4-2 match terminé. L'Uruguay est championne du Monde. L'Uruguay a prouvé qu'elle était la plus forte. L'Uruguay a inscrit définitivement son nom sur la carte. À la fin du match, Langenus obtient ce qu'il a demandé: une voiture est arrivée le chercher et file vers le port. Mais à cause d'un brouillard épais sévissant sur le Rio de la Plata, il ne put embarquer tout de suite. Ce même brouillard avait empêché des supporters argentins de se rendre à Montevideo, le navire qui les transportait s'étant perdu.


Le succès de la compétition fut tel qu'il encouragea Rimet dans son idée.
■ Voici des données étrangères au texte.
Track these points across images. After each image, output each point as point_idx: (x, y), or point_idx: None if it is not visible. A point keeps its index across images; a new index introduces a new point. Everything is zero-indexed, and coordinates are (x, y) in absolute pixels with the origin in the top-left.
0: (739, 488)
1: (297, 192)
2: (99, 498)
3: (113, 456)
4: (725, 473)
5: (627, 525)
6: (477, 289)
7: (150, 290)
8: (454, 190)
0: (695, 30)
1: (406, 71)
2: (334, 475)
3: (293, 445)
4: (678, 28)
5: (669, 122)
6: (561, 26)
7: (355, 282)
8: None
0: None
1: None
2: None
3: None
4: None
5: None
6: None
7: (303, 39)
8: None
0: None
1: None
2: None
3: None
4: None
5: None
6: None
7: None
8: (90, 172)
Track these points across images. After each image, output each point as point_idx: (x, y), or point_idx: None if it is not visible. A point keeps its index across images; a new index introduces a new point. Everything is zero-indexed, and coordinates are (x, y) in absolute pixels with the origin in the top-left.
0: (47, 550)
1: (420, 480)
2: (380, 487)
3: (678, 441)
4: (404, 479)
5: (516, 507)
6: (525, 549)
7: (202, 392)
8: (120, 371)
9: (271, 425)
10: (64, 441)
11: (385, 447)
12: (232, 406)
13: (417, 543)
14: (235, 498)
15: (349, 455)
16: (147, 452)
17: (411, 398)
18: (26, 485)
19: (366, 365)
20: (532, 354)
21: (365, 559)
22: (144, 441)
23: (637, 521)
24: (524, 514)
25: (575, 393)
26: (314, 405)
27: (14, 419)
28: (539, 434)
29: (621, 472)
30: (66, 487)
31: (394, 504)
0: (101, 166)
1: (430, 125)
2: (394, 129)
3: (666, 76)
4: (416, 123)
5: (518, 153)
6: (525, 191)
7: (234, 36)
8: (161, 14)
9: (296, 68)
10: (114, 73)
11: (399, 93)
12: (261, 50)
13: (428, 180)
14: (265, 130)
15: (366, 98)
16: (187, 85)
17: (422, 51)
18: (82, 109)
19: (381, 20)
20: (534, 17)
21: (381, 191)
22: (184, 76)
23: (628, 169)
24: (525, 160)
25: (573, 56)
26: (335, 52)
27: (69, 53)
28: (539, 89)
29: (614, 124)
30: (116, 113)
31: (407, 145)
La Coupe du Monde vivra. Quant à l'Argentine, elle s'en va défaite une nouvelle fois. En 1830 elle perdit une région très riche et précieuse. Cent ans plus tard elle perdit la gloire d'être sacrée championne du monde contre cette même équipe.

Monti rejoignit la Juventus cette même année et en profita pour se naturaliser Italien. Il reviendra protagoniste lors de la prochaine édition. Le même destin, naturalisation à part, frappa à la porte de Stabile, qui portera les couleurs du Genoa de 1930 à 1934. En 1931, Hector Scarone arriva à l'Inter, reproduisant avec Monti un des nombreux duels de cette finale incroyable en Serie A.

L'Histoire de la Coupe du Monde était lancée. Peu semblaient conscients de l'importance que prendra cette compétition, et pourtant, cette édition historique restera à jamais dans les mémoires comme la première d'une longue série de compétition, chacune plus unique que la précédente.